Recorded data section start

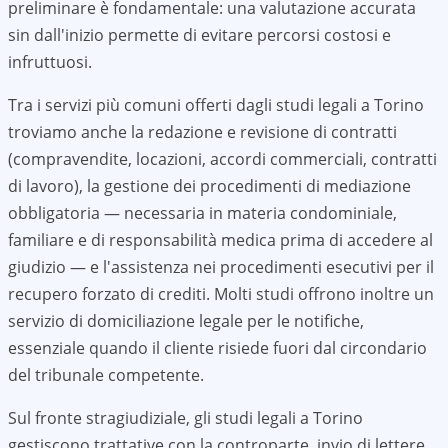
preliminare è fondamentale: una valutazione accurata
sin dall'inizio permette di evitare percorsi costosi e
infruttuosi.
Tra i servizi più comuni offerti dagli studi legali a
Torino
troviamo anche la redazione e revisione di contratti
(compravendite, locazioni, accordi commerciali, contratti
di lavoro), la gestione dei procedimenti di mediazione
obbligatoria — necessaria in materia condominiale,
familiare e di responsabilità medica prima di accedere al
giudizio — e l'assistenza nei procedimenti esecutivi per il
recupero forzato di crediti. Molti studi offrono inoltre un
servizio di domiciliazione legale per le notifiche,
essenziale quando il cliente risiede fuori dal circondario
del tribunale competente.
Sul fronte stragiudiziale, gli studi legali a
Torino
gestiscono trattative con la controparte, invio di lettere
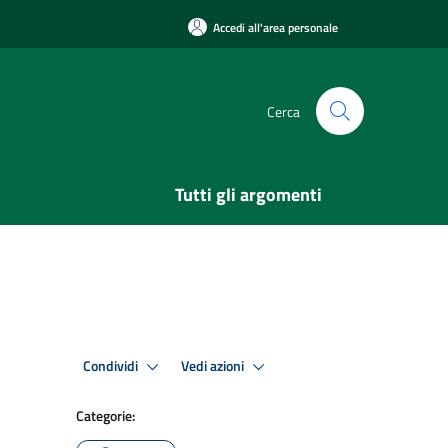
Accedi all'area personale
Cerca
Tutti gli argomenti
Condividi
Vedi azioni
Categorie:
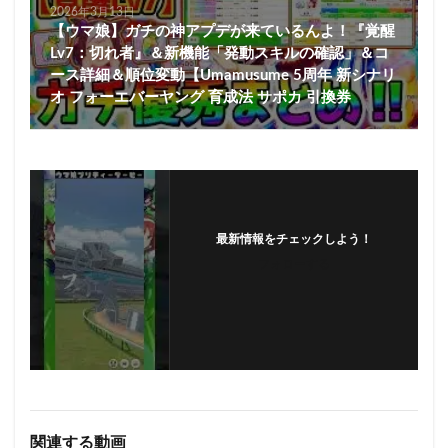
2026年3月13日
【ウマ娘】ガチの神アプデが来ているんよ！『覚醒
Lv7：切れ者』＆新機能「発動スキルの確認」＆コ
ース詳細＆順位変動【Umamusume 5周年 新シナリ
オ フォーエバーヤング 育成法 サポカ 引換券
最新情報をチェックしよう！
フォローする
関連する動画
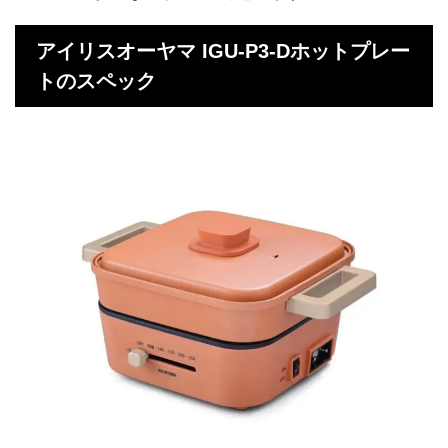
アイリスオーヤマ IGU-P3-Dホットプレー
トのスペック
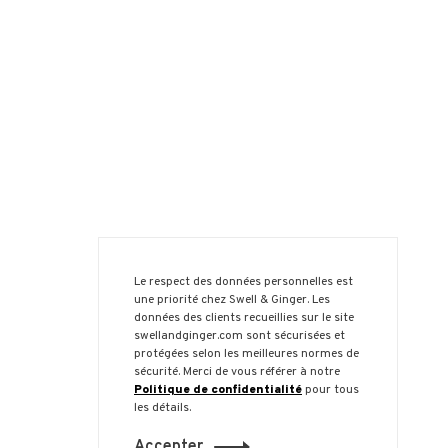
Le respect des données personnelles est
une priorité chez Swell & Ginger. Les
données des clients recueillies sur le site
swellandginger.com sont sécurisées et
protégées selon les meilleures normes de
sécurité. Merci de vous référer à notre
Politique de confidentialité
pour tous
les détails.
Accepter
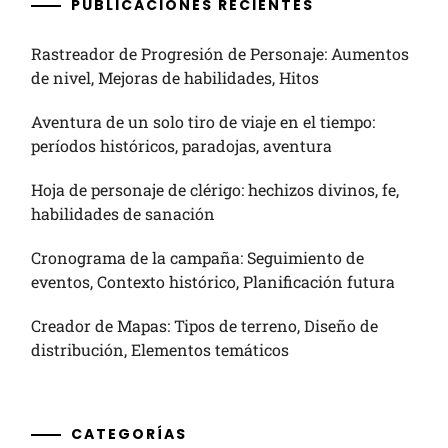
PUBLICACIONES RECIENTES
Rastreador de Progresión de Personaje: Aumentos
de nivel, Mejoras de habilidades, Hitos
Aventura de un solo tiro de viaje en el tiempo:
períodos históricos, paradojas, aventura
Hoja de personaje de clérigo: hechizos divinos, fe,
habilidades de sanación
Cronograma de la campaña: Seguimiento de
eventos, Contexto histórico, Planificación futura
Creador de Mapas: Tipos de terreno, Diseño de
distribución, Elementos temáticos
CATEGORÍAS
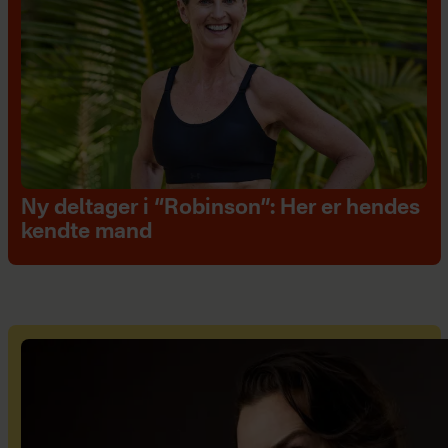
Ny deltager i “Robinson”: Her er hendes
kendte mand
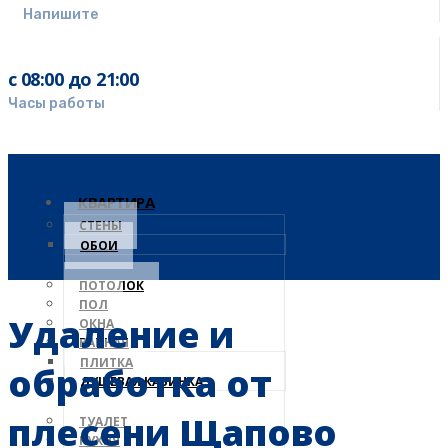
Напишите
с 08:00 до 21:00
Часы работы
КВАРТИРА
СТЕНЫ
ОБОИ
ПОТОЛОК
ПОЛ
Удаление и
ОКНА
ВАННАЯ
ПЛИТКА
обработка от
ДУШЕВАЯ КАБИНКА
плесени Щапово
ТУАЛЕТ
КУХНЯ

Recorded data section end

● Problem to solve
Please give back exactly, and with no pictures, the lines from where the listing above begins through the line containing "troviamo anche la".

● Finished exercise
preliminare è fondamentale: una valutazione accurata
sin dall'inizio permette di evitare percorsi costosi e
infruttuosi.
Tra i servizi più comuni offerti dagli studi legali a
Torino
troviamo anche la redazione e revisione di contratti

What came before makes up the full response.